TOP2A protein expression correlated with higher Gleason scores and higher levels of preoperative PSA (p = 0.018 and p = 0.011). Patients with higher levels of TOP2A presented shorter biochemical recurrence-free survival (BRFS) (p = 0.001). In multivariate analysis, we found that TOP2A remained an independent prognostic factor of BRFS, with a relative risk of 1.98 (p = 0.001; 95% CI, 1.338-2.93); thus, cases that expressed high levels of this enzyme had a shorter BRFS compared with TOP2A-negative or TOP2A-low cases. No alterations in TOP2A gene status nor correlation between FISH and IHC results were observed. Concerning fractal analysis, patients who expressed higher levels of TOP2A have angiolymphatic invasion and presented higher Gleason scores (p = 0.033 and p = 0.025, respectively). Also, patients with higher expression of TOP2A presented shorter BRFS (p = 0.001).
This is the first study to perform TOP2A protein and gene digital assessment and fractal analysis in association with BRFS in a large series of PCa. Also, we show that TOP2A gene copy number alterations are not observed in this type of tumor. So, higher protein expression of TOP2A is not related to gene amplification in PCa. Furthermore, TOP2A protein assessment has prognostic importance and, due to its relation with poor outcome, TOP2A IHC evaluation in the biopsy can represent an important tool for selecting the most suitable surgical and clinical approach for patients with PCa.
TOP2A 编码拓扑异构酶 IIα,这是一种控制 DNA 拓扑结构和细胞周期进程的核酶。该酶是正常和肿瘤组织中细胞增殖的标志物;然而,关于其在前列腺癌(PCa)中的表达知之甚少。
使用针对 TOP2A(克隆 SWT3D1;DAKO,加利福尼亚州卡彭特里亚)的小鼠单克隆抗体,通过自动免疫组织化学(IHC)在 Autostainer 48Ultra(DAKO)自动染色仪上进行稀释度为 1:800 的检测。使用 TOP2A(17q21)/CEP17 探针试剂盒(Kreateck Biotechnology,加利福尼亚州圣地亚哥)进行 FISH。对 193 例 PCa 患者的生化和病理数据进行了分析,当 p<0.05 时认为有统计学意义。此外,在 20 例随机选择的病例中进行了分形分析。
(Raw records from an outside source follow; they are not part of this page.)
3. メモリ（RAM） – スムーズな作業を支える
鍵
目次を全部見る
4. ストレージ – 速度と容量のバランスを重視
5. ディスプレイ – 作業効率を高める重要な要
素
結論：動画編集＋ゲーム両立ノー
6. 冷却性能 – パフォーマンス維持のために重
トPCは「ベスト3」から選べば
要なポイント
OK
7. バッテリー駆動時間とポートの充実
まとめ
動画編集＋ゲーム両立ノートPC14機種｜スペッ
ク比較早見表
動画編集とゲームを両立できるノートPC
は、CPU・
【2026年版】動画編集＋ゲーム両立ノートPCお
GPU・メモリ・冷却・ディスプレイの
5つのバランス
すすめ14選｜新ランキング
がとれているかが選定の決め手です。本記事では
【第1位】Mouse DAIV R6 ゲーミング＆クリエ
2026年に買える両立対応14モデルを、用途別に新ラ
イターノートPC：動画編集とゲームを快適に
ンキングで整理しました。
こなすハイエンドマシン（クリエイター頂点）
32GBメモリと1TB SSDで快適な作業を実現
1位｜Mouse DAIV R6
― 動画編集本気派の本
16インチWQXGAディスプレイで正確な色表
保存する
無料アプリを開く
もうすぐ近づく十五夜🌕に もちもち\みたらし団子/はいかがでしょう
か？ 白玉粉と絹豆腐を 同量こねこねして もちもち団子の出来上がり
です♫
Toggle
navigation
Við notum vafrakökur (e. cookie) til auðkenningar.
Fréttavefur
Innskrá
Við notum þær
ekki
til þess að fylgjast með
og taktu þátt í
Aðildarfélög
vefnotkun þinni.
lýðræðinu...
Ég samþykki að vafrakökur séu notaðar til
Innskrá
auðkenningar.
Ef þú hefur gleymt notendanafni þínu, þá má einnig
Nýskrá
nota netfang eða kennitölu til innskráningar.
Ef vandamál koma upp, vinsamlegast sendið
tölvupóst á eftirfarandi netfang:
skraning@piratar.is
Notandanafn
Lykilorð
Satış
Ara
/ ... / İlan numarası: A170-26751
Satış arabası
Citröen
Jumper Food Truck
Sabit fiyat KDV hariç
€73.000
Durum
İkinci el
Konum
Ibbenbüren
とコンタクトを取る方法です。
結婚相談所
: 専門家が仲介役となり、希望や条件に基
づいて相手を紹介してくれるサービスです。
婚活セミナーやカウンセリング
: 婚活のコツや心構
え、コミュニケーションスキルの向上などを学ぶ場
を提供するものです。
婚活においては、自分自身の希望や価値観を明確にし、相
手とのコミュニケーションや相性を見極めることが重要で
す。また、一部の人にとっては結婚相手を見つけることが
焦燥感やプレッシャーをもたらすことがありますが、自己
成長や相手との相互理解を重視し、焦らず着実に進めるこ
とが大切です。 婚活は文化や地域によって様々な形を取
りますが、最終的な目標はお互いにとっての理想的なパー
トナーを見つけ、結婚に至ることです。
TOP2A 蛋白表达与较高的 Gleason 评分和术前 PSA 水平相关(p=0.018 和 p=0.011)。TOP2A 水平较高的患者生化无复发生存率(BRFS)较短(p=0.001)。在多变量分析中,我们发现 TOP2A 仍然是 BRFS 的独立预后因素,相对风险为 1.98(p=0.001;95%CI,1.338-2.93);因此,与 TOP2A 阴性或 TOP2A 低的病例相比,表达高水平该酶的病例 BRFS 更短。未观察到 TOP2A 基因状态的改变,也未观察到 FISH 和 IHC 结果之间的相关性。关于分形分析,表达较高水平 TOP2A 的患者有血管淋巴管侵犯且具有较高的 Gleason 评分(p=0.033 和 p=0.025)。此外,TOP2A 高表达的患者 BRFS 较短(p=0.001)。
这是第一项在大型 PCa 系列中进行 TOP2A 蛋白和基因数字评估和分形分析与 BRFS 相关的研究。此外,我们表明在这种肿瘤中未观察到 TOP2A 基因拷贝数的改变。因此,TOP2A 蛋白的高表达与 PCa 中的基因扩增无关。此外,TOP2A 蛋白评估具有预后意义,由于其与不良预后相关,因此在活检中进行 TOP2A IHC 评估可以成为为 PCa 患者选择最合适的手术和临床方法的重要工具。